Kakak marah karena aku memilih tempat ini? Atau kakak lebih memilih tempat
lain? Aku akan mencarikan. Bilang saja.”
Maudy kemudian
memutar badannya dengan senyuman yang masih mengambang dan seketika kecut
karena ia tidak menemukan kak Dian yang seharusnya masih berada di belakangnya.
Dengan sedikit was-was, ia berlari ke dalam dan memeriksa setiap sudut rumah.
Rasa khawatir semakin bergejolak ketika orang yang di cari tidak ditemukan. Ia
kembali ke halaman dan bertanya pada seorang yang bisa dibilang tidak ia
ketahui namanya.
“Maaf, kamu
melihat kakakku yang pakai kursi roda lewat di sini?”
Pemuda
itu tersenyum, sambil menunjuk sedikit ke arah hamparan kebun teh. “Itu
kakakmu?”
Maudy menarik
nafas dalam-dalam. Akhirnya menemukan orang yang di cari. Entah kenapa kak Dian
begitu cepat menghilang.
“Kenapa kamu membawa
kakakku ke sini?” emosi Maudy agak tertahankan. Lelaki ini mencoba menculik kakakku. Apa yang ia inginkan? Tebusan?

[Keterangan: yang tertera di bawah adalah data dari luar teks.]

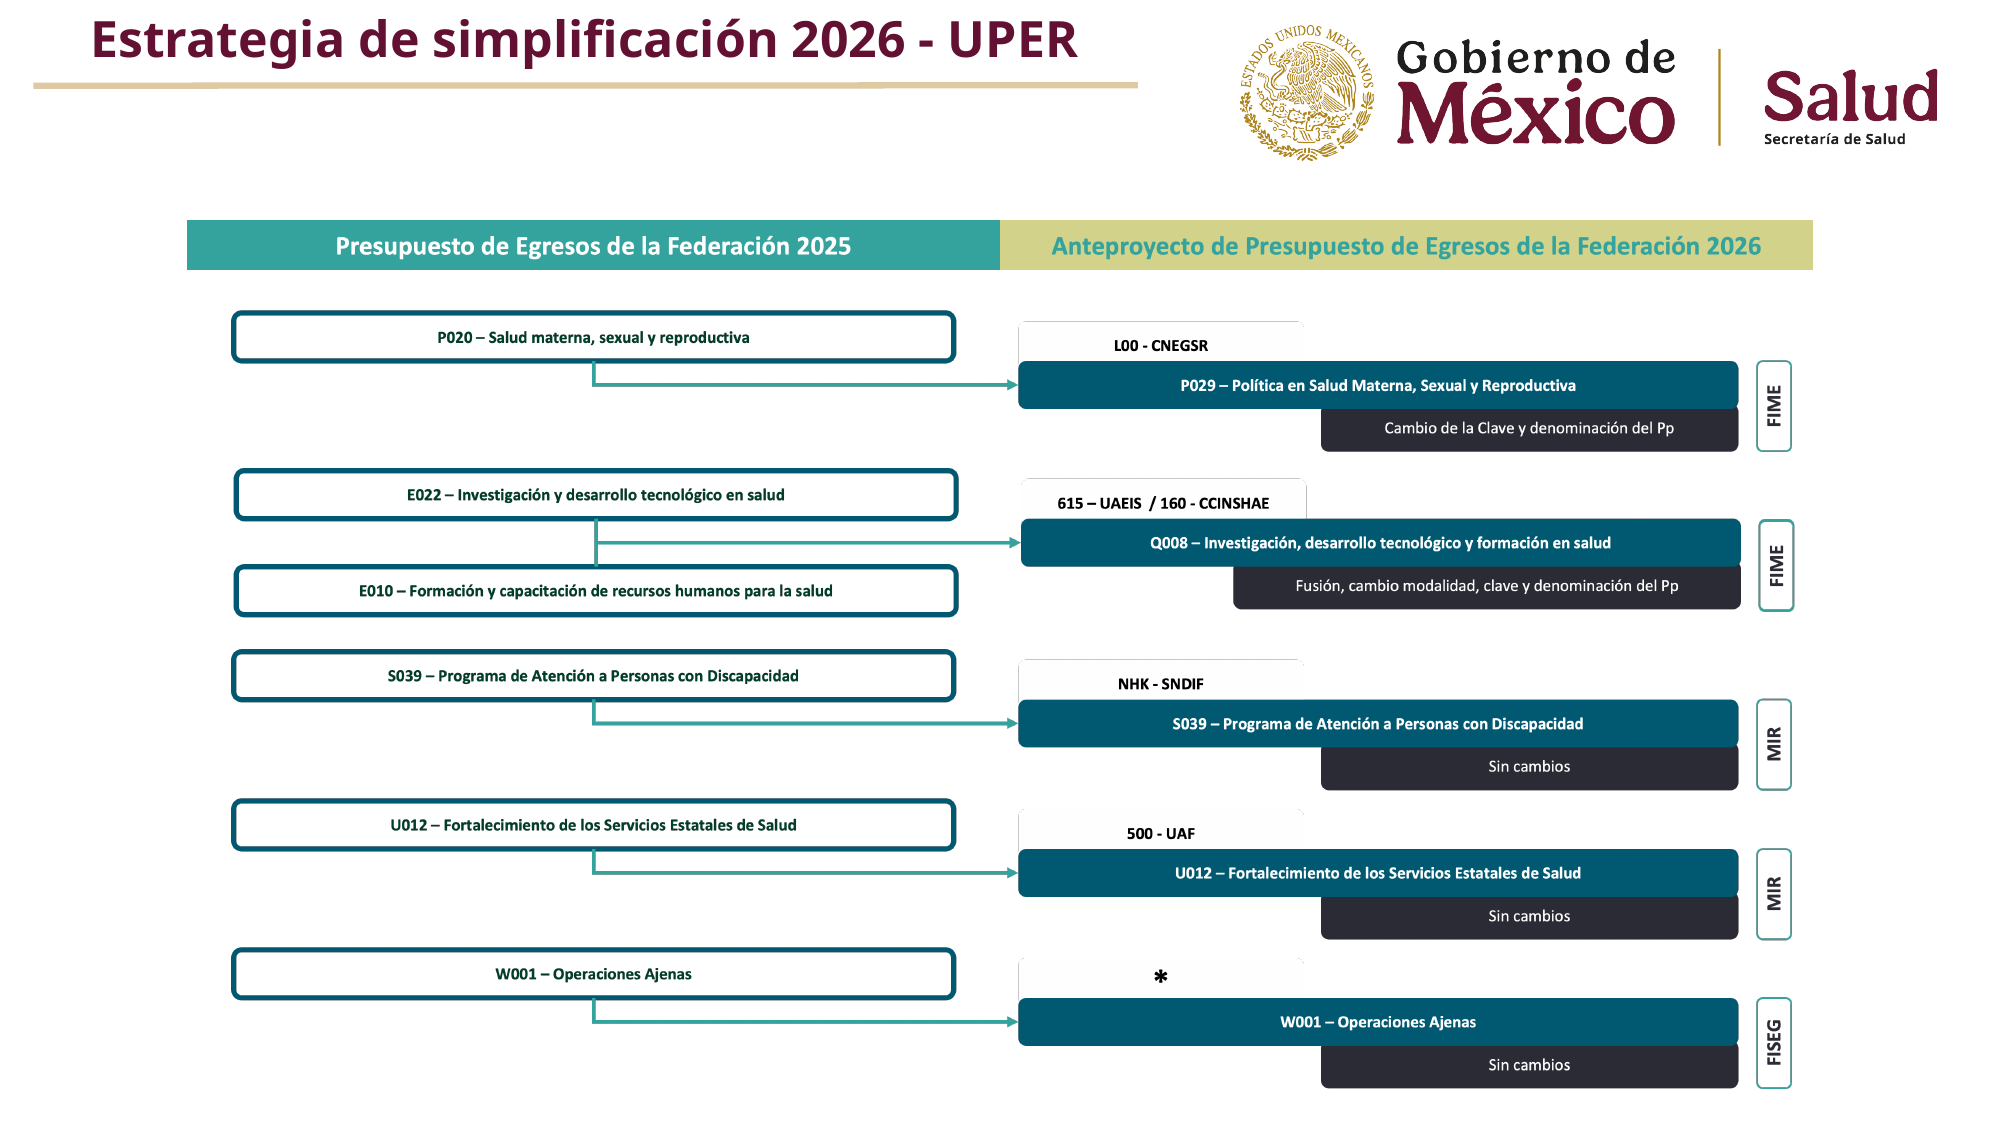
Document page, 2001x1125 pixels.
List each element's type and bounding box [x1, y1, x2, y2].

Mentang-mentang kami masih baru di sini makanya seenaknya dia menipu kami?
Sepertinya lelaki
ini bisa membaca raut was-was yang dirasakan Maudy. Semua isi kepalanya seolah
terbaca dengan jelas.
“Sssttt, aku gak
maksud menculik kok. Kalo aku mau menculik buat apa coba? Minta tebusan?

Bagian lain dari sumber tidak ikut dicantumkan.